Using muography, scientists find evidence of a possible hidden chamber

 

It could be the ultimate archaeological discovery: a previously unknown chamber lurking beneath the stones of the Great Pyramid at Giza in Egypt. Now, a team using a cutting edge imaging technique called muography has picked up signals indicating a hidden corridor behind the famous chevron blocks on the pyramid’s north face.

Muography can detect voids or empty spaces inside thick layers of earth or stone, and it is often used to plumb the depths of volcanoes. Muons are cosmic particles that hit the Earth at an average rate of 10,000 per m² per minute, though they can be absorbed or deflected by dense material. To find voids in rock, researchers set up muon-detecting plates inside a corridor in the pyramid, and they measured the amount of muons that hit over a period of 67 days. By analyzing absorption patterns in the muons that hit the plates, the researchers were able to create a 3D model showing where empty spaces might be in the structure.

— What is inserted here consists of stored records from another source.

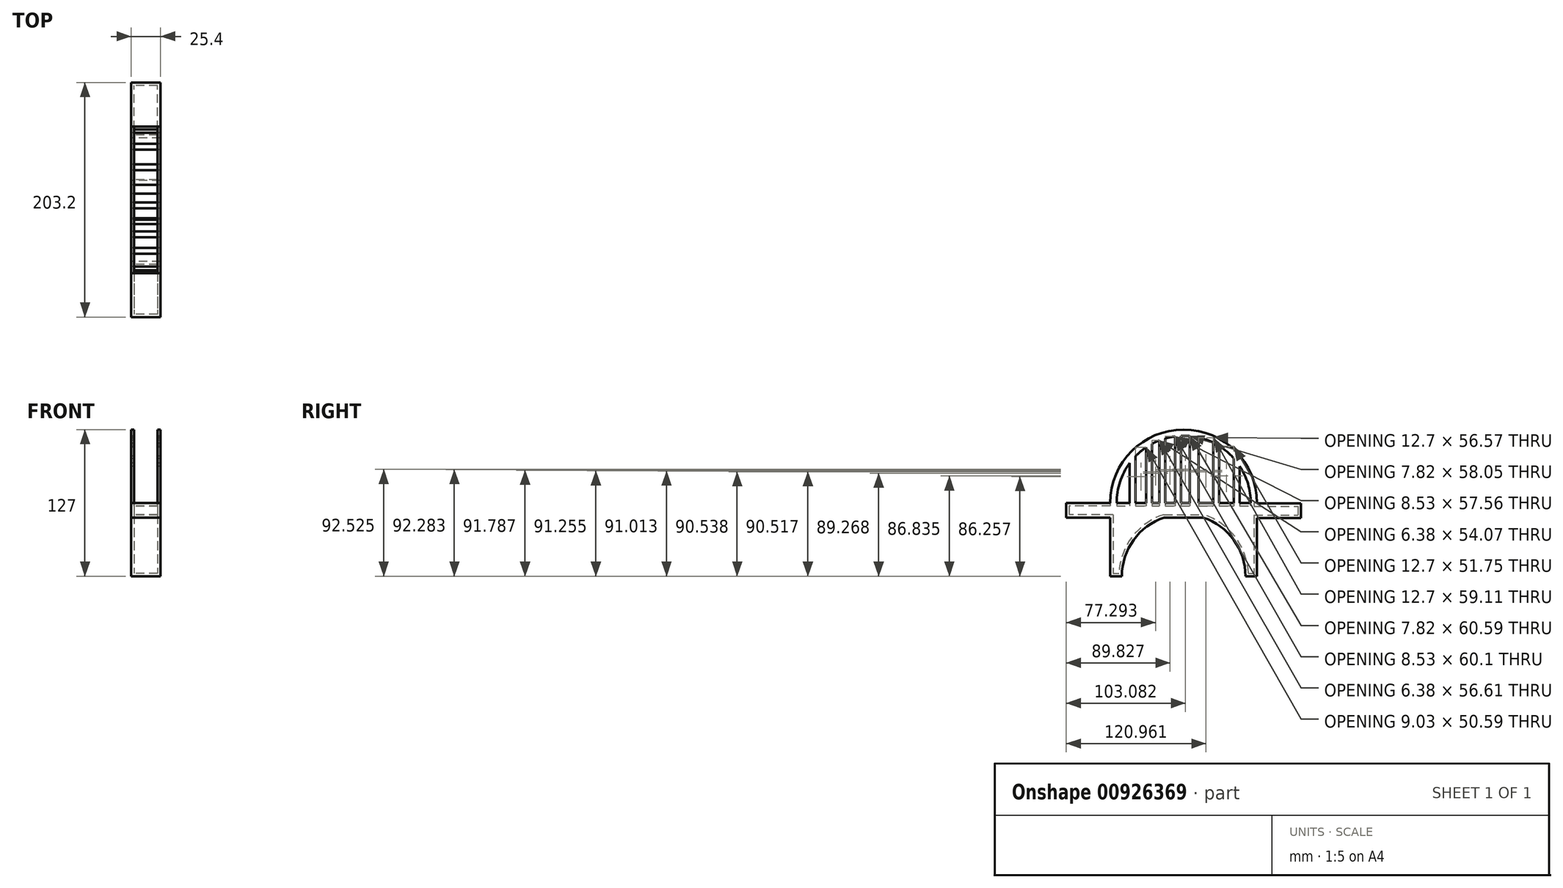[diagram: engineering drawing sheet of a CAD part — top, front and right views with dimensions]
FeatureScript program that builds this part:
annotation { "Feature Type Name" : "Feature", "Feature Type Description" : "" }
export const myFeature = defineFeature(function(context is Context, id is Id, definition is map)
    precondition{}
    {
        {
            var Q0;
            Q0=qCreatedBy(makeId("Right.planeOp"),FACE);
            var sketch = newSketch(context, id + "F0", { "sketchPlane" : qUnion([Q0])});
            skLineSegment(sketch, "E0.bottom", {"start": v(-51.78, 37.28) * mm, "end": v(75.22, 37.28) * mm});
            skLineSegment(sketch, "E0.top", {"start": v(-51.78, 24.58) * mm, "end": v(75.22, 24.58) * mm});
            skLineSegment(sketch, "E0.left", {"start": v(-51.78, 37.28) * mm, "end": v(-51.78, 24.58) * mm});
            skLineSegment(sketch, "E0.right", {"start": v(75.22, 37.28) * mm, "end": v(75.22, 24.58) * mm});
            skLineSegment(sketch, "E1.top", {"start": v(-51.78, -26.22) * mm, "end": v(75.22, -26.22) * mm});
            skLineSegment(sketch, "E1.left", {"start": v(-51.78, 24.58) * mm, "end": v(-51.78, -26.22) * mm});
            skLineSegment(sketch, "E1.right", {"start": v(75.22, 24.58) * mm, "end": v(75.22, -26.22) * mm});
            skArc(sketch, "E2", {"start": v(-41.8, -26.22) * mm, "mid": v(11.72, 27.3) * mm, "end": v(65.23, -26.22) * mm});
            skLineSegment(sketch, "E3.bottom", {"start": v(75.22, 36.8) * mm, "end": v(113.32, 36.8) * mm});
            skLineSegment(sketch, "E3.top", {"start": v(75.22, 24.1) * mm, "end": v(113.32, 24.1) * mm});
            skLineSegment(sketch, "E3.left", {"start": v(75.22, 36.8) * mm, "end": v(75.22, 24.1) * mm});
            skLineSegment(sketch, "E3.right", {"start": v(113.32, 36.8) * mm, "end": v(113.32, 24.1) * mm});
            skLineSegment(sketch, "E4.bottom", {"start": v(-51.78, 37.28) * mm, "end": v(-89.88, 37.28) * mm});
            skLineSegment(sketch, "E4.top", {"start": v(-51.78, 24.58) * mm, "end": v(-89.88, 24.58) * mm});
            skLineSegment(sketch, "E4.right", {"start": v(-89.88, 37.28) * mm, "end": v(-89.88, 24.58) * mm});
            skArc(sketch, "E5", {"start": v(75.22, 37.28) * mm, "mid": v(11.72, 100.78) * mm, "end": v(-51.78, 37.28) * mm});
            skArc(sketch, "E6", {"start": v(69.76, 37.28) * mm, "mid": v(11.72, 95.33) * mm, "end": v(-46.33, 37.28) * mm});
            skLineSegment(sketch, "E7", {"start": v(-34.97, 71.79) * mm, "end": v(-34.97, 37.28) * mm});
            skLineSegment(sketch, "E8", {"start": v(-29.89, 77.77) * mm, "end": v(-29.89, 37.28) * mm});
            skLineSegment(sketch, "E9", {"start": v(-20.85, 85.33) * mm, "end": v(-20.85, 37.28) * mm});
            skLineSegment(sketch, "E10", {"start": v(-15.77, 88.4) * mm, "end": v(-15.77, 37.28) * mm});
            skLineSegment(sketch, "E11", {"start": v(-9.4, 91.35) * mm, "end": v(-9.4, 37.28) * mm});
            skLineSegment(sketch, "E12", {"start": v(-4.32, 93.07) * mm, "end": v(-4.32, 37.28) * mm});
            skLineSegment(sketch, "E13", {"start": v(17.11, 95.08) * mm, "end": v(17.11, 37.28) * mm});
            skLineSegment(sketch, "E14", {"start": v(24.73, 93.85) * mm, "end": v(24.73, 37.28) * mm});
            skLineSegment(sketch, "E15", {"start": v(37.43, 89.32) * mm, "end": v(37.43, 37.28) * mm});
            skLineSegment(sketch, "E16", {"start": v(42.51, 86.49) * mm, "end": v(42.51, 37.28) * mm});
            skLineSegment(sketch, "E17", {"start": v(55.21, 75.72) * mm, "end": v(55.21, 37.28) * mm});
            skLineSegment(sketch, "E18", {"start": v(60.3, 69.06) * mm, "end": v(60.3, 37.28) * mm});
            skLineSegment(sketch, "E19", {"start": v(4.21, 94.84) * mm, "end": v(4.21, 37.28) * mm});
            skLineSegment(sketch, "E20", {"start": v(9.3, 95.28) * mm, "end": v(9.3, 37.28) * mm});
            skPoint(sketch, "E21.startSnap0", {"position": v(55.21, 56.5) * mm});
            skSolve(sketch);
        }
        {
            var Q0;
            {var subQ0=sQuery(id+"F0.wireOp",EDGE,"E1.left");Q0=makeQuery(id+"F0.imprint","IMPRINT",FACE,{"disambiguationData":[TD([[makeQuery(id+"F0.imprint","IMPRINT",EDGE,{"derivedFrom":subQ0}),1.0]])]});}
            var Q1;
            {var subQ2=sQuery(id+"F0.wireOp",EDGE,"E1.top");var subQ4=sQuery(id+"F0.wireOp",EDGE,"E2");var subQ5=makeQuery(id+"F0.imprint","INTERSECT",VERTEX,{"disambiguationData":[OD(1.0)],"derivedFrom":[subQ2,subQ4]});Q1=makeQuery(id+"F0.imprint","IMPRINT",FACE,{"disambiguationData":[TD([[makeQuery(id+"F0.imprint","IMPRINT",EDGE,{"disambiguationData":[TD([[subQ5,-1.0]])],"derivedFrom":subQ2}),1.0]])]});}
            var Q2;
            {var subQ7=sQuery(id+"F0.wireOp",EDGE,"E0.left");Q2=makeQuery(id+"F0.imprint","IMPRINT",FACE,{"disambiguationData":[TD([[makeQuery(id+"F0.imprint","IMPRINT",EDGE,{"derivedFrom":subQ7}),1.0]])]});}
            var Q3;
            Q3=makeQuery(id+"F0.imprint","IMPRINT",FACE,{"disambiguationData":[TD([[makeQuery(id+"F0.imprint","IMPRINT",EDGE,{"derivedFrom":sQuery(id+"F0.wireOp",EDGE,"E0.left")}),-1.0]])]});
            var Q4;
            {var subQ0=sQuery(id+"F0.wireOp",EDGE,"E3.bottom");Q4=makeQuery(id+"F0.imprint","IMPRINT",FACE,{"disambiguationData":[TD([[makeQuery(id+"F0.imprint","IMPRINT",EDGE,{"derivedFrom":subQ0}),-1.0]])]});}
            var Q5;
            {var subQ0=sQuery(id+"F0.wireOp",EDGE,"E2");var subQ1=sQuery(id+"F0.wireOp",EDGE,"E0.top");var subQ2=makeQuery(id+"F0.imprint","INTERSECT",VERTEX,{"disambiguationData":[OD(0.0)],"derivedFrom":[subQ1,subQ0]});Q5=makeQuery(id+"F0.imprint","IMPRINT",FACE,{"disambiguationData":[TD([[makeQuery(id+"F0.imprint","IMPRINT",EDGE,{"disambiguationData":[TD([[subQ2,1.0]])],"derivedFrom":subQ1}),1.0]])]});}
            var Q6;
            {var subQ8=sQuery(id+"F0.wireOp",EDGE,"E5");Q6=makeQuery(id+"F0.imprint","IMPRINT",FACE,{"disambiguationData":[TD([[makeQuery(id+"F0.imprint","IMPRINT",EDGE,{"derivedFrom":subQ8}),1.0]])]});}
            var Q7;
            {var subQ0=sQuery(id+"F0.wireOp",EDGE,"E7");Q7=makeQuery(id+"F0.imprint","IMPRINT",FACE,{"disambiguationData":[TD([[makeQuery(id+"F0.imprint","IMPRINT",EDGE,{"derivedFrom":subQ0}),1.0]])]});}
            var Q8;
            {var subQ0=sQuery(id+"F0.wireOp",EDGE,"E9");Q8=makeQuery(id+"F0.imprint","IMPRINT",FACE,{"disambiguationData":[TD([[makeQuery(id+"F0.imprint","IMPRINT",EDGE,{"derivedFrom":subQ0}),1.0]])]});}
            var Q9;
            {var subQ0=sQuery(id+"F0.wireOp",EDGE,"E11");Q9=makeQuery(id+"F0.imprint","IMPRINT",FACE,{"disambiguationData":[TD([[makeQuery(id+"F0.imprint","IMPRINT",EDGE,{"derivedFrom":subQ0}),1.0]])]});}
            var Q10;
            {var subQ2=sQuery(id+"F0.wireOp",EDGE,"E19");Q10=makeQuery(id+"F0.imprint","IMPRINT",FACE,{"disambiguationData":[TD([[makeQuery(id+"F0.imprint","IMPRINT",EDGE,{"derivedFrom":subQ2}),1.0]])]});}
            var Q11;
            {var subQ0=sQuery(id+"F0.wireOp",EDGE,"E13");Q11=makeQuery(id+"F0.imprint","IMPRINT",FACE,{"disambiguationData":[TD([[makeQuery(id+"F0.imprint","IMPRINT",EDGE,{"derivedFrom":subQ0}),1.0]])]});}
            var Q12;
            {var subQ2=sQuery(id+"F0.wireOp",EDGE,"E15");Q12=makeQuery(id+"F0.imprint","IMPRINT",FACE,{"disambiguationData":[TD([[makeQuery(id+"F0.imprint","IMPRINT",EDGE,{"derivedFrom":subQ2}),1.0]])]});}
            var Q13;
            {var subQ0=sQuery(id+"F0.wireOp",EDGE,"E17");Q13=makeQuery(id+"F0.imprint","IMPRINT",FACE,{"disambiguationData":[TD([[makeQuery(id+"F0.imprint","IMPRINT",EDGE,{"derivedFrom":subQ0}),1.0]])]});}
            extrude(context, id + "F1", {"entities" : qUnion([Q0, Q1, Q2, Q3, Q4, Q5, Q6, Q7, Q8, Q9, Q10, Q11, Q12, Q13]), "depth" : 25.4 * mm, "offsetDistance" : 25.4 * mm});
        }
        {
            var Q0;
            {var subQ0=sQuery(id+"F0.wireOp",EDGE,"E6");Q0=makeQuery(id+"F1.opExtrude","SWEPT_FACE",FACE,{"disambiguationData":[OSD([subQ0]),TDD([makeQuery(id+"F0.imprint","IMPRINT",EDGE,{"disambiguationData":[TD([[makeQuery(id+"F0.imprint","INTERSECT",VERTEX,{"derivedFrom":[subQ0,sQuery(id+"F0.wireOp",EDGE,"E10")]}),1.0]])],"derivedFrom":subQ0})])]});}
            var Q1;
            {var subQ0=sQuery(id+"F0.wireOp",EDGE,"E6");Q1=makeQuery(id+"F1.opExtrude","SWEPT_FACE",FACE,{"disambiguationData":[OSD([subQ0]),TDD([makeQuery(id+"F0.imprint","IMPRINT",EDGE,{"disambiguationData":[TD([[makeQuery(id+"F0.imprint","INTERSECT",VERTEX,{"derivedFrom":[subQ0,sQuery(id+"F0.wireOp",EDGE,"E8")]}),1.0]])],"derivedFrom":subQ0})])]});}
            var Q2;
            {var subQ0=sQuery(id+"F0.wireOp",EDGE,"E6");Q2=makeQuery(id+"F1.opExtrude","SWEPT_FACE",FACE,{"disambiguationData":[OSD([subQ0]),TDD([makeQuery(id+"F0.imprint","IMPRINT",EDGE,{"disambiguationData":[TD([[makeQuery(id+"F0.imprint","INTERSECT",VERTEX,{"disambiguationData":[OD(1.0)],"derivedFrom":[sQuery(id+"F0.wireOp",EDGE,"E0.bottom"),subQ0]}),1.0]])],"derivedFrom":subQ0})])]});}
            var Q3;
            {var subQ0=sQuery(id+"F0.wireOp",EDGE,"E6");Q3=makeQuery(id+"F1.opExtrude","SWEPT_FACE",FACE,{"disambiguationData":[OSD([subQ0]),TDD([makeQuery(id+"F0.imprint","IMPRINT",EDGE,{"disambiguationData":[TD([[makeQuery(id+"F0.imprint","INTERSECT",VERTEX,{"derivedFrom":[subQ0,sQuery(id+"F0.wireOp",EDGE,"E12")]}),1.0]])],"derivedFrom":subQ0})])]});}
            var Q4;
            {var subQ0=sQuery(id+"F0.wireOp",EDGE,"E6");Q4=makeQuery(id+"F1.opExtrude","SWEPT_FACE",FACE,{"disambiguationData":[OSD([subQ0]),TDD([makeQuery(id+"F0.imprint","IMPRINT",EDGE,{"disambiguationData":[TD([[makeQuery(id+"F0.imprint","INTERSECT",VERTEX,{"derivedFrom":[subQ0,sQuery(id+"F0.wireOp",EDGE,"E13")]}),-1.0]])],"derivedFrom":subQ0})])]});}
            var Q5;
            {var subQ0=sQuery(id+"F0.wireOp",EDGE,"E6");Q5=makeQuery(id+"F1.opExtrude","SWEPT_FACE",FACE,{"disambiguationData":[OSD([subQ0]),TDD([makeQuery(id+"F0.imprint","IMPRINT",EDGE,{"disambiguationData":[TD([[makeQuery(id+"F0.imprint","INTERSECT",VERTEX,{"derivedFrom":[subQ0,sQuery(id+"F0.wireOp",EDGE,"E14")]}),1.0]])],"derivedFrom":subQ0})])]});}
            var Q6;
            {var subQ0=sQuery(id+"F0.wireOp",EDGE,"E6");Q6=makeQuery(id+"F1.opExtrude","SWEPT_FACE",FACE,{"disambiguationData":[OSD([subQ0]),TDD([makeQuery(id+"F0.imprint","IMPRINT",EDGE,{"disambiguationData":[TD([[makeQuery(id+"F0.imprint","INTERSECT",VERTEX,{"derivedFrom":[subQ0,sQuery(id+"F0.wireOp",EDGE,"E16")]}),1.0]])],"derivedFrom":subQ0})])]});}
            var Q7;
            {var subQ0=sQuery(id+"F0.wireOp",EDGE,"E6");Q7=makeQuery(id+"F1.opExtrude","SWEPT_FACE",FACE,{"disambiguationData":[OSD([subQ0]),TDD([makeQuery(id+"F0.imprint","IMPRINT",EDGE,{"disambiguationData":[TD([[makeQuery(id+"F0.imprint","INTERSECT",VERTEX,{"disambiguationData":[OD(0.0)],"derivedFrom":[sQuery(id+"F0.wireOp",EDGE,"E0.bottom"),subQ0]}),-1.0]])],"derivedFrom":subQ0})])]});}
            var Q8;
            Q8=makeQuery(id+"F1.opExtrude","SWEPT_FACE",FACE,{"disambiguationData":[OSD([sQuery(id+"F0.wireOp",EDGE,"E5")])]});
            var Q9;
            Q9=makeQuery(id+"F1.opExtrude","SWEPT_FACE",FACE,{"disambiguationData":[OSD([sQuery(id+"F0.wireOp",EDGE,"E7")])]});
            var Q10;
            Q10=makeQuery(id+"F1.opExtrude","SWEPT_FACE",FACE,{"disambiguationData":[OSD([sQuery(id+"F0.wireOp",EDGE,"E8")])]});
            var Q11;
            Q11=makeQuery(id+"F1.opExtrude","SWEPT_FACE",FACE,{"disambiguationData":[OSD([sQuery(id+"F0.wireOp",EDGE,"E10")])]});
            var Q12;
            Q12=makeQuery(id+"F1.opExtrude","SWEPT_FACE",FACE,{"disambiguationData":[OSD([sQuery(id+"F0.wireOp",EDGE,"E12")])]});
            var Q13;
            Q13=makeQuery(id+"F1.opExtrude","SWEPT_FACE",FACE,{"disambiguationData":[OSD([sQuery(id+"F0.wireOp",EDGE,"E20")])]});
            var Q14;
            Q14=makeQuery(id+"F1.opExtrude","SWEPT_FACE",FACE,{"disambiguationData":[OSD([sQuery(id+"F0.wireOp",EDGE,"E14")])]});
            var Q15;
            Q15=makeQuery(id+"F1.opExtrude","SWEPT_FACE",FACE,{"disambiguationData":[OSD([sQuery(id+"F0.wireOp",EDGE,"E16")])]});
            var Q16;
            Q16=makeQuery(id+"F1.opExtrude","SWEPT_FACE",FACE,{"disambiguationData":[OSD([sQuery(id+"F0.wireOp",EDGE,"E18")])]});
            var Q17;
            Q17=makeQuery(id+"F1.opExtrude","SWEPT_FACE",FACE,{"disambiguationData":[OSD([sQuery(id+"F0.wireOp",EDGE,"E9")])]});
            var Q18;
            Q18=makeQuery(id+"F1.opExtrude","SWEPT_FACE",FACE,{"disambiguationData":[OSD([sQuery(id+"F0.wireOp",EDGE,"E11")])]});
            var Q19;
            Q19=makeQuery(id+"F1.opExtrude","SWEPT_FACE",FACE,{"disambiguationData":[OSD([sQuery(id+"F0.wireOp",EDGE,"E19")])]});
            var Q20;
            Q20=makeQuery(id+"F1.opExtrude","SWEPT_FACE",FACE,{"disambiguationData":[OSD([sQuery(id+"F0.wireOp",EDGE,"E13")])]});
            var Q21;
            Q21=makeQuery(id+"F1.opExtrude","SWEPT_FACE",FACE,{"disambiguationData":[OSD([sQuery(id+"F0.wireOp",EDGE,"E15")])]});
            var Q22;
            Q22=makeQuery(id+"F1.opExtrude","SWEPT_FACE",FACE,{"disambiguationData":[OSD([sQuery(id+"F0.wireOp",EDGE,"E17")])]});
            shell(context, id + "F2", {"entities" : qUnion([Q0, Q1, Q2, Q3, Q4, Q5, Q6, Q7, Q8, Q9, Q10, Q11, Q12, Q13, Q14, Q15, Q16, Q17, Q18, Q19, Q20, Q21, Q22]), "thickness" : 2.54 * mm});
        }
    });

What they found was an ambiguous void behind a stone chevron structure on the north face of the pyramid. This chevron is not a decoration—indeed, it would have been hidden behind the outer surface of the pyramid when it was completed 4,500 years ago. Instead, chevrons are often used to maintain structural integrity in areas with ceilings. It appears likely that additional chevron structures below the remaining one have fallen off the pyramid over time. The fact that these chevrons appear over the putative empty space offers further evidence that the team may have found a hidden chamber.

That said, many researchers are cautioning that we need to gather more evidence before we make plans to open the pyramid. For now, this is merely an anomaly, not a verified hidden chamber. Former Egyptian antiquities minister Zahi Hawass told Live Science that “the core [of the pyramid] has big and small stones, and this can show hollows everywhere.” He and his team have asked for another year of funding for the imaging group, called the Scan Pyramids Mission, to gather more data.

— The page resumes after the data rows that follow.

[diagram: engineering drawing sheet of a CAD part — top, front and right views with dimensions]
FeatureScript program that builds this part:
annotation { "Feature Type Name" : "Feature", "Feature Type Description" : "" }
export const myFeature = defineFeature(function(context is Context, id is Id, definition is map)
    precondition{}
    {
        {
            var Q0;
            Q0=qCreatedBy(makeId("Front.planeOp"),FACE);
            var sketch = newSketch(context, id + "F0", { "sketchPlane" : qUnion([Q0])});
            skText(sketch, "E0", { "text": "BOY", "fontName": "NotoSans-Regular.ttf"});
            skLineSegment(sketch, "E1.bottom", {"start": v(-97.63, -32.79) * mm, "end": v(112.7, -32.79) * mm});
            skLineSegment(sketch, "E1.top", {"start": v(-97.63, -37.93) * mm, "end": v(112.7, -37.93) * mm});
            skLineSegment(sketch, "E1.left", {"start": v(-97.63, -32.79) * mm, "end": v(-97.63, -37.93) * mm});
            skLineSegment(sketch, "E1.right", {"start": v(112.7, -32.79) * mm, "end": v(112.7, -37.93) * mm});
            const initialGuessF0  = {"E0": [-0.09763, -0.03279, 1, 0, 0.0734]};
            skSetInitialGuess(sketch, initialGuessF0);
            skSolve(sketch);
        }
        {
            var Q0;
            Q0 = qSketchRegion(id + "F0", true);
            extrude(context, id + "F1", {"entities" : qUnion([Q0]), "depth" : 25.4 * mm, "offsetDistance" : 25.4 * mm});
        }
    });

Scan Pyramids Mission previously used thermal imaging to look for anomalies in the Great Pyramid that might reveal the locations of hidden chambers. When the pyramid is heating up in the morning or cooling in the evening, solid areas exhibit a uniform temperature. But if there is an empty area beneath the surface, this can cause temperature fluctuations. The area identified by muography also showed heat anomalies, which is why the researchers brought in experts from Nagoya University in Japan to do muography.

The researchers are still doing muography within the Great Pyramid. They will have more data to release in the first few months of 2017.